Am 18. Dezember informierten die Bundesräte Alain Berset, Didier Burkhalter und Eveline Widmer-Schlumpf über das Mandat, mit der EU über institutionelle Fragen zu verhandeln.
Alex Meszmer

Am 18. Dezember informierten die Bundesräte Alain Berset, Didier Burkhalter und Eveline Widmer-Schlumpf über das Mandat, mit der EU über institutionelle Fragen zu verhandeln. Darin enthalten ist der Entwurf eines Verhandlungsmandats für die Teilnahme der Schweiz am Kulturförderungsprogramm Creative Europe. Das ist ein sehr wichtiger Schritt für die Schweizer Kulturschaffenden, Kulturinstitutionen und Kulturförderer, die dadurch den Zugang zu Förderprogrammen erhalten, sich endlich aktiv am Kulturaustausch beteiligen können und auch Zugang zu den EU-Kulturfördertöpfen bekommen.
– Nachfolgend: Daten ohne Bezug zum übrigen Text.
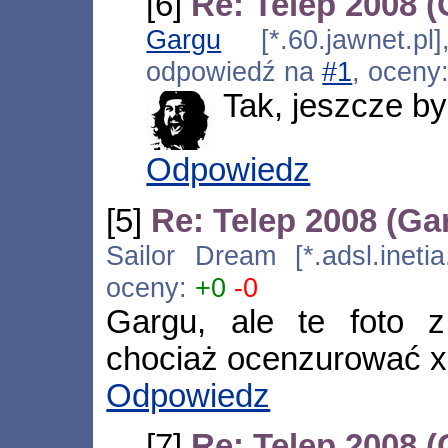
[6]
Re: Telep 2008 
Gargu
[*.60.jawnet.pl
odpowiedź na
#1
, oceny
Tak, jeszcze by
Odpowiedz
[5]
Re: Telep 2008 (Ga
Sailor Dream [*.adsl.inetia
oceny:
+0
-0
Gargu, ale te foto 
chociaż ocenzurować
Odpowiedz
[7]
Re: Telep 2008 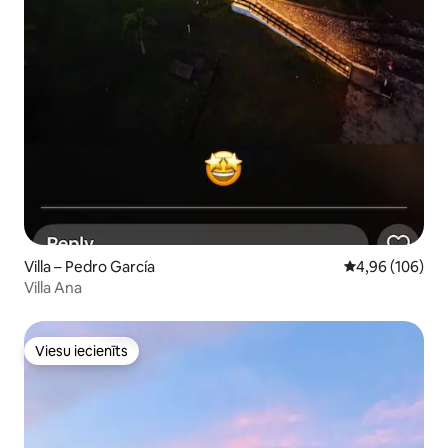
Villa – Pedro García
Vidējais vērtēj
4,96 (106)
Villa Ana
Viesu iecienīts
Viesu iecienīts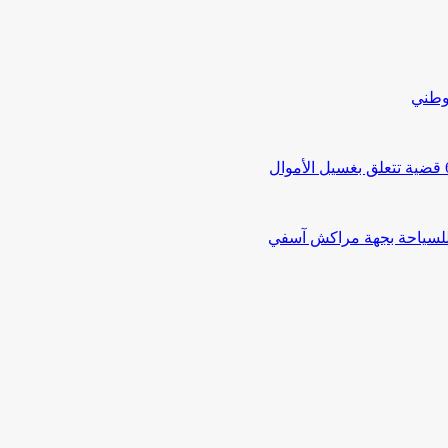
لوطني
 للسياحة بجهة مراكش آسفي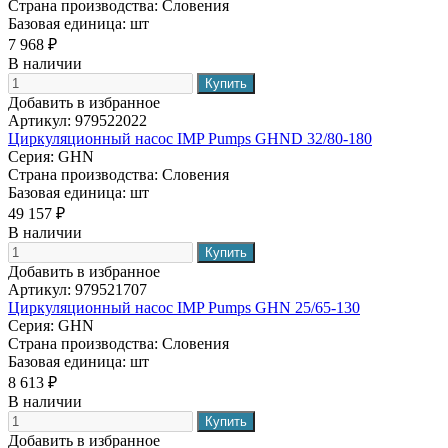
Страна производства:
Словения
Базовая единица:
шт
7 968 ₽
В наличии
Добавить в избранное
Артикул:
979522022
Циркуляционный насос IMP Pumps GHND 32/80-180
Серия:
GHN
Страна производства:
Словения
Базовая единица:
шт
49 157 ₽
В наличии
Добавить в избранное
Артикул:
979521707
Циркуляционный насос IMP Pumps GHN 25/65-130
Серия:
GHN
Страна производства:
Словения
Базовая единица:
шт
8 613 ₽
В наличии
Добавить в избранное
Wir haben zwar eine gut funktionierende und professionelle Kulturförderung in der Schweiz, und Kulturschaffende erhalten Anerkennung und Unterstützung durch Beiträge und Preise, dies sind aber nur eingeschränkte Möglichkeiten im Vergleich zur Unterstützung des grenzüberschreitenden Austauschs, internationaler und innereuropäischer Zusammenarbeit und der Erleichterung der Mobilität von Kulturschaffenden, die das EU Kulturprogramm in den letzten Jahren aktiv gefördert hat. Diese Chance erhält der Schweizer Kulturbereich erst jetzt, wenn die Verhandlungen erfolgreich verlaufen.

Noch ist es zu früh zum Jubeln, vor allem, weil die Verhandlungen mit einer Annahme der Masseneinwanderungs-Initiative hinfällig würden. Am 9. Februar werde ich auf dem Weg nach Brüssel sein, um dort mit Verbandsvertretern aus dem ganzen europäischen Kulturbereich über Kultur und die Zukunft Europas im Hinblick auf die Europawahlen zu diskutieren. Die Initiative überschattet diese Reise, und mir bleibt vor allem eines: ein mulmiges Gefühl und die Gewissheit: Eine Annahme der Masseneinwanderungs-Initiative wäre ein Schlag ins Gesicht für die Kulturschaffenden der Schweiz.